● What the exercise asks: Somewhere below is a line with "[235,263,554,285] 公司提供合法的避税方案。（可以删除） ->" and, later, a line with "(437, 383) none -> [268,280,285,286] ，"; repeat those two lines and all the lines between them, exactly as they are.

● Information given:
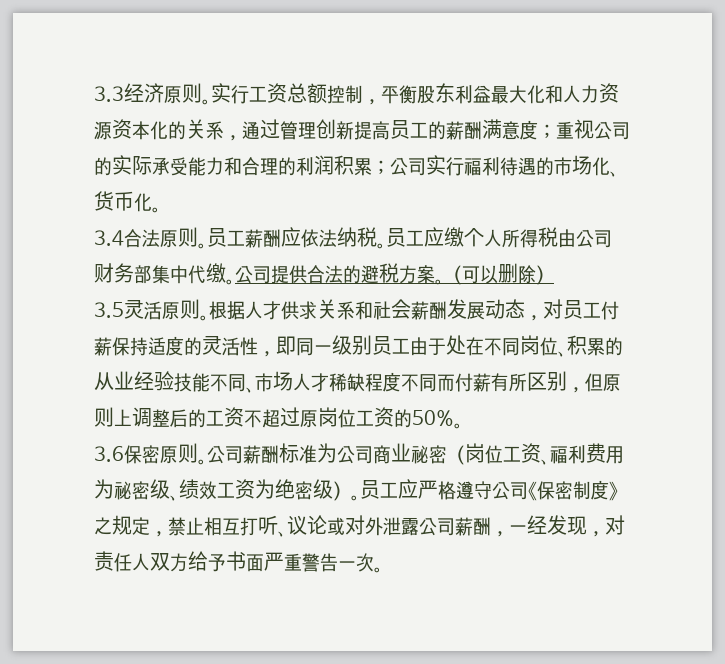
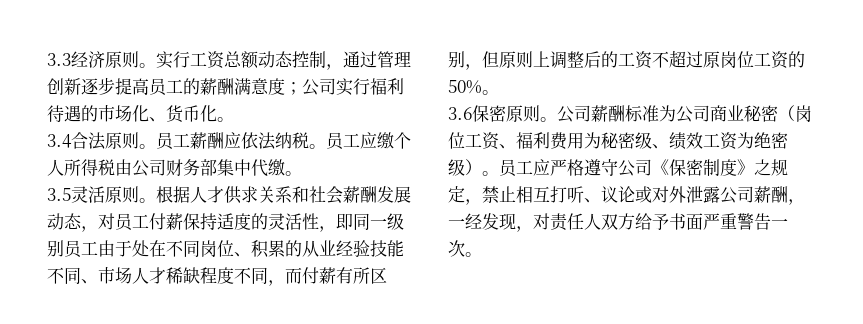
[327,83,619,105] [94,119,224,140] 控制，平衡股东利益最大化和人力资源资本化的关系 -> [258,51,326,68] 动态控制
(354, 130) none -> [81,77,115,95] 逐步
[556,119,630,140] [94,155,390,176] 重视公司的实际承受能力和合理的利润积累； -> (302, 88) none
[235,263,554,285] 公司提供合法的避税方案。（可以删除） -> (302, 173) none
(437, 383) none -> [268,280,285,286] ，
--
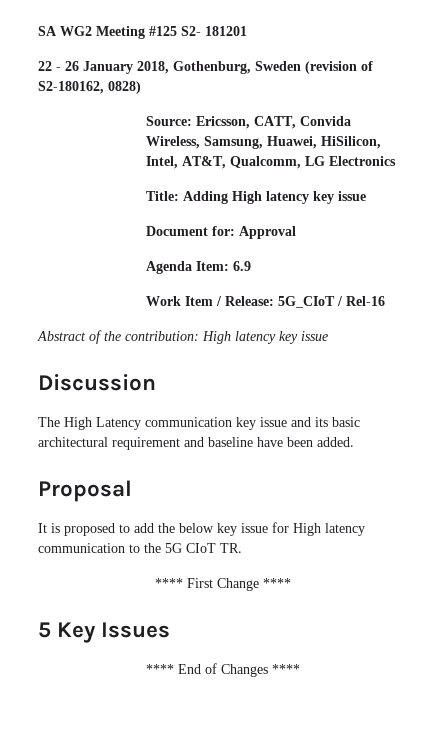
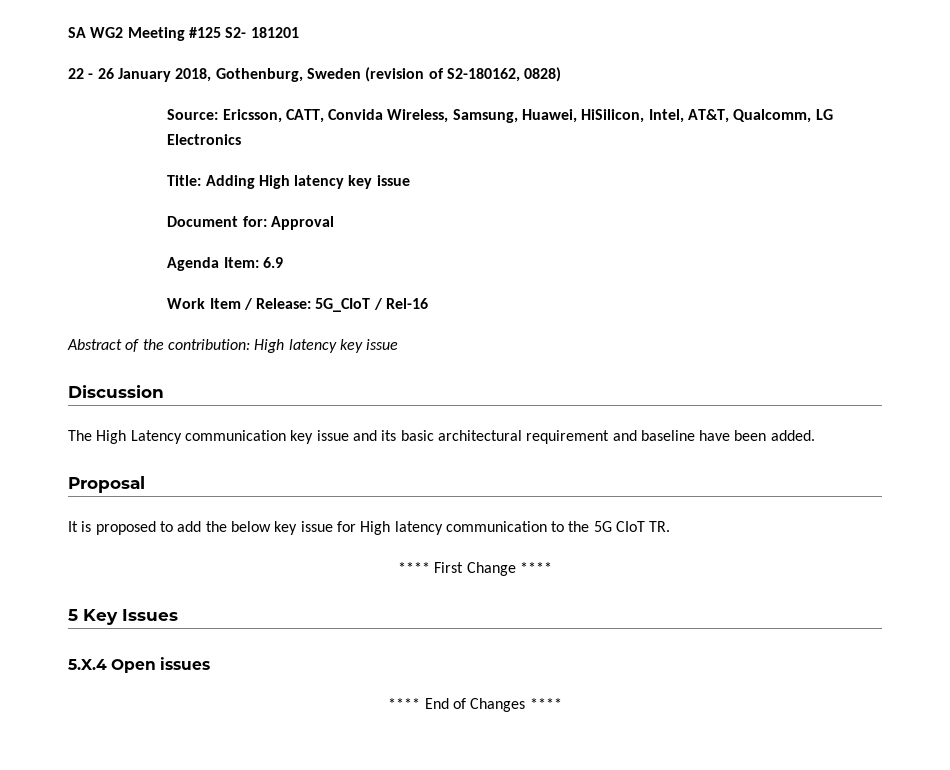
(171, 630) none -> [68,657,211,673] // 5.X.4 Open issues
* * *
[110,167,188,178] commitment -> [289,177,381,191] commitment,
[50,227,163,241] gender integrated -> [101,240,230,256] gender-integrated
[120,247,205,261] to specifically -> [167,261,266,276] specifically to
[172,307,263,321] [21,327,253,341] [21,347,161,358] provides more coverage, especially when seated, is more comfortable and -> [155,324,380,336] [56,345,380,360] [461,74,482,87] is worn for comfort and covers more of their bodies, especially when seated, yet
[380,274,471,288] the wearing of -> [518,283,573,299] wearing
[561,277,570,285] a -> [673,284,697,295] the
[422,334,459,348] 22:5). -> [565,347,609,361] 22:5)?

● Finished exercise:
[235,263,554,285] 公司提供合法的避税方案。（可以删除） -> (302, 173) none
(437, 383) none -> [268,280,285,286] ，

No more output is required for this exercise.